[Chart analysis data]
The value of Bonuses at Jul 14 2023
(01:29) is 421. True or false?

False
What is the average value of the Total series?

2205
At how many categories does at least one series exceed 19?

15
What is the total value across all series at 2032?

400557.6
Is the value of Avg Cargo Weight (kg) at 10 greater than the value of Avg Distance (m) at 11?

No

--

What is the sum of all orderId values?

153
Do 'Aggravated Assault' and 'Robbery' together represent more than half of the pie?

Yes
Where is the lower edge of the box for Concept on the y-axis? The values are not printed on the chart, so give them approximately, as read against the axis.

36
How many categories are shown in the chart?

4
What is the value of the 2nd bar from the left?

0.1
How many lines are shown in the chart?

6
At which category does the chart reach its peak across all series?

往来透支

- [EXERCISE]
Please output the entries above from the line containing "What is the sum of all orderId values?" through the line containing "What is the value", inclusive, as a JSON list of strings with one string per line. Leave out blank lines.

- [YOUR SOLUTION]
[
  "What is the sum of all orderId values?",
  "153",
  "Do 'Aggravated Assault' and 'Robbery' together represent more than half of the pie?",
  "Yes",
  "Where is the lower edge of the box for Concept on the y-axis? The values are not printed on the chart, so give them approximately, as read against the axis.",
  "36",
  "How many categories are shown in the chart?",
  "4",
  "What is the value of the 2nd bar from the left?"
]